On August 23 San Carlos, in Pangasinán Province, a town of twenty-three thousand people, elected its officials under the new form of government. The presidente chosen was a well-known member of the Katipúnan, and before the election was held announced his intention of killing any one who was chosen for the position for which he was a candidate.[21] He was accordingly elected. In spite of this grave informality, an informality which formed one ground for a protest on the part of some of the people of the town, Aguinaldo approved the election.
On October 21, 1898, an election was held under the supervision of the military commander in Camarines for the municipal officials of the town of Yriga.[22] The voting was oral, and a secretary wrote down the votes for the two candidates under direction of the commissioner, who finally announced that the candidate whose friend he was had been elected, but without stating how many votes he had received. This newly elected head of the town had the town crier on the following night publish through the streets an address to the people, in which he thanked those who had voted for him and warned those who had not that it would be well for them to beware. The Spanish law known as the Maura Law, which regulated the elections in the municipalities under the Spanish government, provided for a limited electoral body, composed largely of ex-officials of the municipalities. The choosing of an electoral body by the military commander of a district probably did not seem strange to the people. The provincial and municipal officials were established in office by armed men, and they were obeyed because they had been installed by armed men; but it was a form of election to which people, as a rule, saw no reason to object. There were, however, in many cases bitter complaints of the abuses committed by the officers thus “elected.”
A Baguio Home
This is the residence of the author. Note the rose buses climbing up to the second story.
This form of government spread with the advance of Aguinaldo’s arms. Municipal elections were held in Tarlac in July, in Ilocos Norte and Tayabas in August, in Benguet and the Batanes Islands in September, 1898, in Panay in December, 1898, and in Leyte and Samar in January, 1899.
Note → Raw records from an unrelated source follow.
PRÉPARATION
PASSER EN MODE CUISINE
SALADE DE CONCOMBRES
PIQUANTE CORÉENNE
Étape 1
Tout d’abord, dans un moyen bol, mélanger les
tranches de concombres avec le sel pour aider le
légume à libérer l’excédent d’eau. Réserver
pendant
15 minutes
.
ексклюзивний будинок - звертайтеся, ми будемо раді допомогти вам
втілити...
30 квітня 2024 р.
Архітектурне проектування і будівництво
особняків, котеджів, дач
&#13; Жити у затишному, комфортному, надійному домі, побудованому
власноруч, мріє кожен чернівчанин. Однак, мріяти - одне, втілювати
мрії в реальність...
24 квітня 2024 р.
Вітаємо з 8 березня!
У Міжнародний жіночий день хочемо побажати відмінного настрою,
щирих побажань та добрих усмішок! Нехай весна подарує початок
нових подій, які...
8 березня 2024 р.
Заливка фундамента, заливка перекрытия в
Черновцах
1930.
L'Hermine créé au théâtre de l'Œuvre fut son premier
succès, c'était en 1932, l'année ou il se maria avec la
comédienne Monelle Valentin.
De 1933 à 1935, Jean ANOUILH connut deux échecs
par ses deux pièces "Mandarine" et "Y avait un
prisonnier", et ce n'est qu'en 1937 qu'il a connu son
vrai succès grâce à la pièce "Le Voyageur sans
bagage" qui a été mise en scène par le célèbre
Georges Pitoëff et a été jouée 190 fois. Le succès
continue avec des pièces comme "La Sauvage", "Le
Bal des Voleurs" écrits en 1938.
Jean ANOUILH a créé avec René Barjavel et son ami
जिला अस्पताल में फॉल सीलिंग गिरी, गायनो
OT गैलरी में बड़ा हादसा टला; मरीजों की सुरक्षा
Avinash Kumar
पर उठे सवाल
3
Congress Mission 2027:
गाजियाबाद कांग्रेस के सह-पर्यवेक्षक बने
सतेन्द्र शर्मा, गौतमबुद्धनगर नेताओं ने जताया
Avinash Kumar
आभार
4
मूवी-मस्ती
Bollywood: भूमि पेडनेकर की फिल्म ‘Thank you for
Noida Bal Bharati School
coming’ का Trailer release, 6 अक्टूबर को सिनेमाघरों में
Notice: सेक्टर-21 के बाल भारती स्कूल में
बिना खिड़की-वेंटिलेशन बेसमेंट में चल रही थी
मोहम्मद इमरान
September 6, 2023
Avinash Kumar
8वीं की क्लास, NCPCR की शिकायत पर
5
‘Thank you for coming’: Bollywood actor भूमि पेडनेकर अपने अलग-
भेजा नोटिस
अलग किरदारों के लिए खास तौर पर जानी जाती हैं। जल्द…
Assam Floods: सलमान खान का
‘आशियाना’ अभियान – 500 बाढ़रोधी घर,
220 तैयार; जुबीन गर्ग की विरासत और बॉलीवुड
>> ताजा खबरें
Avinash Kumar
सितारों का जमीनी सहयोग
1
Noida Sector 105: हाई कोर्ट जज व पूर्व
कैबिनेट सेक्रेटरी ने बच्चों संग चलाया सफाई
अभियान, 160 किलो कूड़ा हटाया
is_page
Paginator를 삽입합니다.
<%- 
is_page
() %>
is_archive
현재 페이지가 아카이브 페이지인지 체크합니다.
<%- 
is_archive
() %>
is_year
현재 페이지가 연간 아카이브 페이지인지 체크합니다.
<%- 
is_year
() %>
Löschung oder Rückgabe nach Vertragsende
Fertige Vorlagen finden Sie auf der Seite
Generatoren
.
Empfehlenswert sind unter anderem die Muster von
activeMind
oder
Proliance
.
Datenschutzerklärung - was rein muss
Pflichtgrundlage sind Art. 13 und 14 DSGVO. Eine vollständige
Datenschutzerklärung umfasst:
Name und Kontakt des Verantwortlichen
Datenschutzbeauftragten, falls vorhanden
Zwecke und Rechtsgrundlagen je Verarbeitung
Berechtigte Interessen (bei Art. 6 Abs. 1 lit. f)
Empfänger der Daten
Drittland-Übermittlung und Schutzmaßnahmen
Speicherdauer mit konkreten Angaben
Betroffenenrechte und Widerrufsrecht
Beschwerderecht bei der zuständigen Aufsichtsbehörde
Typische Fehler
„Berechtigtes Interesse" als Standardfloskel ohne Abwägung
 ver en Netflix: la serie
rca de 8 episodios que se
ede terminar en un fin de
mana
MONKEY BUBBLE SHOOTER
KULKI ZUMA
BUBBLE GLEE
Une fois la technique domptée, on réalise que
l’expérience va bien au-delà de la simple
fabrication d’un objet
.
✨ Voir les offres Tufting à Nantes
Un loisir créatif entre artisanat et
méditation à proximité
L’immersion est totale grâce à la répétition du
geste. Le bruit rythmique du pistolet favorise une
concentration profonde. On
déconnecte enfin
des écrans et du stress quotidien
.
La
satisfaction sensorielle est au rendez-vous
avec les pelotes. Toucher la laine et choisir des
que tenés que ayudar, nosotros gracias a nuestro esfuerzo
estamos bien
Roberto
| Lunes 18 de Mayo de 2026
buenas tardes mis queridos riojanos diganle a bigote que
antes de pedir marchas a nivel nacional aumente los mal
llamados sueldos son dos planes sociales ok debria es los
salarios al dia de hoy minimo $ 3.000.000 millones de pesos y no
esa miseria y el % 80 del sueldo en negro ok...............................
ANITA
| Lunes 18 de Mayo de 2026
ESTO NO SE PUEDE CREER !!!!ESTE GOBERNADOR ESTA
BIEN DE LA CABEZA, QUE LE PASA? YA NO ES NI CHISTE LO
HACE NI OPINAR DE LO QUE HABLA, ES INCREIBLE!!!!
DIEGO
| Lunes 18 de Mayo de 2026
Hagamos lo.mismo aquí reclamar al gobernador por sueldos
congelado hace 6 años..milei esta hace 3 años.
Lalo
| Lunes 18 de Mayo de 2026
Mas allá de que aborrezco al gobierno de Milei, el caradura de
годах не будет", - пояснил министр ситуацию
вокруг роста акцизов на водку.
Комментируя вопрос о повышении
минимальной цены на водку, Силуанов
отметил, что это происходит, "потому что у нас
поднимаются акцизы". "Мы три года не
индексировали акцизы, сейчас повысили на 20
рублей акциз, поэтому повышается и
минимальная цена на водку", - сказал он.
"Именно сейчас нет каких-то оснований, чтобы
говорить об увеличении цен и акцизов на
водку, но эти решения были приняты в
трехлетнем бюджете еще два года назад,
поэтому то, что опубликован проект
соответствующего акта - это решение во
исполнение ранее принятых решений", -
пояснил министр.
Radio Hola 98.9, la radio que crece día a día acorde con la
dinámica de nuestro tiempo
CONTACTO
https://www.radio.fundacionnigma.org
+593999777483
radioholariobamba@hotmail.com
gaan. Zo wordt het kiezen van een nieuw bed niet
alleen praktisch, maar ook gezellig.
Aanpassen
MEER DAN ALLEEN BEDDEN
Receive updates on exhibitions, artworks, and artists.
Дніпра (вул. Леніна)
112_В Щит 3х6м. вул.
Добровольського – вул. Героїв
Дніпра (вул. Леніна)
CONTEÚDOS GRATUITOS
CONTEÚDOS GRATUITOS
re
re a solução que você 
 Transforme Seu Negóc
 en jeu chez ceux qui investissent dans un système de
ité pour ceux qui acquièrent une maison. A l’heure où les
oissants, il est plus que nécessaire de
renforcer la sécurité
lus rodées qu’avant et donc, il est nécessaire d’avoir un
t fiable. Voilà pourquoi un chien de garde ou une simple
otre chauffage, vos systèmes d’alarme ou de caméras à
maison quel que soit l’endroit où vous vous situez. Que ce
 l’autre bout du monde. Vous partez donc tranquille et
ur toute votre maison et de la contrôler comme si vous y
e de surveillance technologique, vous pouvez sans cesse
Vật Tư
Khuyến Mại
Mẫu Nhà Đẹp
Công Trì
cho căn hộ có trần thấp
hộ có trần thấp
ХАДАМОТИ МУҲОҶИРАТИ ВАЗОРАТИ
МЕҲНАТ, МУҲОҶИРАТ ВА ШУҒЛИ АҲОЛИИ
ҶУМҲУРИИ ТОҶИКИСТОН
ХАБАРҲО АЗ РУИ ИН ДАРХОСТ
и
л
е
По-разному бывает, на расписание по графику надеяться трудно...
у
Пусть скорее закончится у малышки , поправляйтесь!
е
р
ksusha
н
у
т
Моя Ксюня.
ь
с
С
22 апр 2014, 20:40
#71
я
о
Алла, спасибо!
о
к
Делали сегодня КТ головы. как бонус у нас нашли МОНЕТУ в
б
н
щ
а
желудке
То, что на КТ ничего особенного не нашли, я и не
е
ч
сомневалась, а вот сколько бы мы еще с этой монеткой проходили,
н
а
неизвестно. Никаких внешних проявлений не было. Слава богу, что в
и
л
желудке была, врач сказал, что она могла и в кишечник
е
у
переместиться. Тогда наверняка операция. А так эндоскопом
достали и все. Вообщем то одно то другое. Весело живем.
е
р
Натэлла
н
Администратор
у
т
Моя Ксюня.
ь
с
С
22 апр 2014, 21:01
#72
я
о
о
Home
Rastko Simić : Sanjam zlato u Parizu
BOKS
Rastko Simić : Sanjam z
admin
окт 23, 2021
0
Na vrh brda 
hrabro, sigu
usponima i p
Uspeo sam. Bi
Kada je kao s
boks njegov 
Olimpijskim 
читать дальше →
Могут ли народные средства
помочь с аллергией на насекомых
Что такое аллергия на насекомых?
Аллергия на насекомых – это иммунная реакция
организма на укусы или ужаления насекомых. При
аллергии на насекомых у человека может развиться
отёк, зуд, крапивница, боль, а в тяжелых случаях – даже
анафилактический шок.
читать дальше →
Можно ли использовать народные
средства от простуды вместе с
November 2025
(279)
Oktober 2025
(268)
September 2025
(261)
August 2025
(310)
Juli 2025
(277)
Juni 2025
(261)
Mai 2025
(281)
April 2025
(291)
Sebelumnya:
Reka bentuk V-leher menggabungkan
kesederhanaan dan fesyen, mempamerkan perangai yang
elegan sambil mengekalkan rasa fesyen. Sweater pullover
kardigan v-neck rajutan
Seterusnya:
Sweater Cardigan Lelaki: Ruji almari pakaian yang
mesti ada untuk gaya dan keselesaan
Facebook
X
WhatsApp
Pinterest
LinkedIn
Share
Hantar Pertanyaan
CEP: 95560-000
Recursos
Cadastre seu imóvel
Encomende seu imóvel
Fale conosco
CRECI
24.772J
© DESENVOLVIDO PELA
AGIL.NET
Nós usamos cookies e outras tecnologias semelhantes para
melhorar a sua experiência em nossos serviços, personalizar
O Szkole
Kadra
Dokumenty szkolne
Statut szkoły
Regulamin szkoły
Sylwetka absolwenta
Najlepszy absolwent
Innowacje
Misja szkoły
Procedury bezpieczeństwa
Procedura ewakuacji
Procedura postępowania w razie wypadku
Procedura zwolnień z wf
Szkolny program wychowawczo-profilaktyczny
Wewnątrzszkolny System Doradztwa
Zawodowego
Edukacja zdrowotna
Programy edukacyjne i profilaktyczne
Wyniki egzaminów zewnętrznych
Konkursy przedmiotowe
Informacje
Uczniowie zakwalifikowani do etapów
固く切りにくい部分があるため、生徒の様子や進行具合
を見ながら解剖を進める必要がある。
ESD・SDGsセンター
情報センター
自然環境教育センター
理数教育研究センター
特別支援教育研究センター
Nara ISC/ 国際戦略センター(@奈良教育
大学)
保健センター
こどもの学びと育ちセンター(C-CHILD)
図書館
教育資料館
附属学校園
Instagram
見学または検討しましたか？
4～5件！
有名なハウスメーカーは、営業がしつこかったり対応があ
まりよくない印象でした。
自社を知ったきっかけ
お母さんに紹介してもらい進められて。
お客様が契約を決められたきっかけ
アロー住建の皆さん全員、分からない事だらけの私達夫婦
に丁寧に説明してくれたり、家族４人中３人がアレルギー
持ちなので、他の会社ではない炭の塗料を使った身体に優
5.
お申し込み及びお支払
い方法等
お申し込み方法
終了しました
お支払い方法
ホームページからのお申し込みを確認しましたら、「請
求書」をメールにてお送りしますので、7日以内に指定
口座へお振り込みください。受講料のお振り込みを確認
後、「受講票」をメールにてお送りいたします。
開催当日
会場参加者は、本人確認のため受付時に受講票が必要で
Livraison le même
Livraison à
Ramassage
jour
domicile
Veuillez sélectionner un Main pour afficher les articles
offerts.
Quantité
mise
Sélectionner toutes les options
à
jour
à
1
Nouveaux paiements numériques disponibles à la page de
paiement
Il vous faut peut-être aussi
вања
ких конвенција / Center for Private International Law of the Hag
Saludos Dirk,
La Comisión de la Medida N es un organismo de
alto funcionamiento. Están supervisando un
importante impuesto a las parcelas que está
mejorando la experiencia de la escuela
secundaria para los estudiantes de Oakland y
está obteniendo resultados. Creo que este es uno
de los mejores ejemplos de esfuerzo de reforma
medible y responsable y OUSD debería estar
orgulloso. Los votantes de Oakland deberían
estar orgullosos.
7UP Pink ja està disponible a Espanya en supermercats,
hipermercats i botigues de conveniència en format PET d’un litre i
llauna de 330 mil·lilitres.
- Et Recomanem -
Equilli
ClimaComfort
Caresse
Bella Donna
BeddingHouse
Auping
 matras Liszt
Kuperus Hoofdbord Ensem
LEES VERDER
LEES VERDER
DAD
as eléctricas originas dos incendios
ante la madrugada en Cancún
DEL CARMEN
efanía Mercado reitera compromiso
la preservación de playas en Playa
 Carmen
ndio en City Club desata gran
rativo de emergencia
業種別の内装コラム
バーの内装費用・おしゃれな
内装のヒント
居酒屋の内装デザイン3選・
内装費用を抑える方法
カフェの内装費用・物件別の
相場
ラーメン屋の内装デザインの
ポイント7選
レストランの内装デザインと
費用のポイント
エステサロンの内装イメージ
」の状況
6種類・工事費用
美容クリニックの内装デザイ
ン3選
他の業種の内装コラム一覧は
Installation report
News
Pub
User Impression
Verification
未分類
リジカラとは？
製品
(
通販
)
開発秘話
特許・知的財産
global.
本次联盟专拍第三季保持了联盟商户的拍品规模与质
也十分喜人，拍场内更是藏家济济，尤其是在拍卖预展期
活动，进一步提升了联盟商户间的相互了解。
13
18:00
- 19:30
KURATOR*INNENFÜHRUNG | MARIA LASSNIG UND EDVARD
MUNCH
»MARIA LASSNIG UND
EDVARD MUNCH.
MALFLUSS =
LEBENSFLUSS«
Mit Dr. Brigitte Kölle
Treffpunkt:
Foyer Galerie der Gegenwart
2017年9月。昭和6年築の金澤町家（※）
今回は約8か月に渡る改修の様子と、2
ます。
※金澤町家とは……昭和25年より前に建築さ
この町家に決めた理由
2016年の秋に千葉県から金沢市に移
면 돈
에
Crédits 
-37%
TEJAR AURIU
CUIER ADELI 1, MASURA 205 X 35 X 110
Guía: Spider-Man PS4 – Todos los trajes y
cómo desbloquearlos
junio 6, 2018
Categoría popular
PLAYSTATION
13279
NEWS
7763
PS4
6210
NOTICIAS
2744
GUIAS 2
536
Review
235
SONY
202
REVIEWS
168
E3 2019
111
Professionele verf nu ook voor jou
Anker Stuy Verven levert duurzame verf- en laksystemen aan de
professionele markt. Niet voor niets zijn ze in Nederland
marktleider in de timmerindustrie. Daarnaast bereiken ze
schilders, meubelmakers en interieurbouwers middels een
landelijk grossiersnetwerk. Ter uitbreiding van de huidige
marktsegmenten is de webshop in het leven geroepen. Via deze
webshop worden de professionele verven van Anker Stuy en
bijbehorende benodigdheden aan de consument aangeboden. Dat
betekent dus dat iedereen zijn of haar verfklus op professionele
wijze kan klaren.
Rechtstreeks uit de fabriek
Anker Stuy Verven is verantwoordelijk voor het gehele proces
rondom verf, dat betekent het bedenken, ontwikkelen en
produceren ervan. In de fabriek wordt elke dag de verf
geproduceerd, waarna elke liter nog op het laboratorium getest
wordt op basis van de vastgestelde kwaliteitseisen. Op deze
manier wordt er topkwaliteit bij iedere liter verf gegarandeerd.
On December 27 Antonio Luna wrote that all the provinces of Luzón, Mindoro, Marinduque, Masbate, and Ticao, Romblón, part of Panay, the Batanes, and Babuyanes Islands were under the jurisdiction of the insurgent government.[23]
By October 7, 1898, 14 of the 36 provinces and districts into which Luzón had been divided by the Spanish government had civil governors.[24] These 14 were Tagálog provinces or provinces which the Tagálogs controlled. The other provinces were still under military rule, and, indeed, even the provinces under civilians were dominated by their military commanders. With the manner of holding elections which prevailed, the governors must have been men who were in favour of the military party in force, for otherwise they would not have been elected.[25]
It is not probable that the number of provinces under civil governors much increased. If in Pangasinán Province, where there are many Tagálogs, organizations opposed to the rule of Aguinaldo could cause serious disorders, as was the case, it must have been considered expedient for the success of the attempt of the Tagálogs, who form only a fifth of the population, to dominate the archipelago, that all provinces in which an effective majority of the people were not of that tribe, should be kept under military rule. The municipal governments which had been established in Luzón were in the hands of Aguinaldo’s adherents, or of men who it was hoped would prove loyal to him. They were men of the Spanish-speaking group, which has always dominated the people of the islands. They were probably not as a rule men of means. Many of them, perhaps most of them, had been clerks and employees under the Spanish government, and they saw no reason for changing the methods of town administration which had then been followed. The municipal taxes, the estimates for expenditures, and the regulations for town government, were but little modified from those they found in force. In many ways such changes as were made were for the worse.
Once installed in power, Aguinaldo’s officials were required to exercise over the mass of the people about the same control that had always been exercised over them. The governing group considered that they were perfectly capable of providing for the welfare of the islands, and that it was the duty of the people to obey them without question.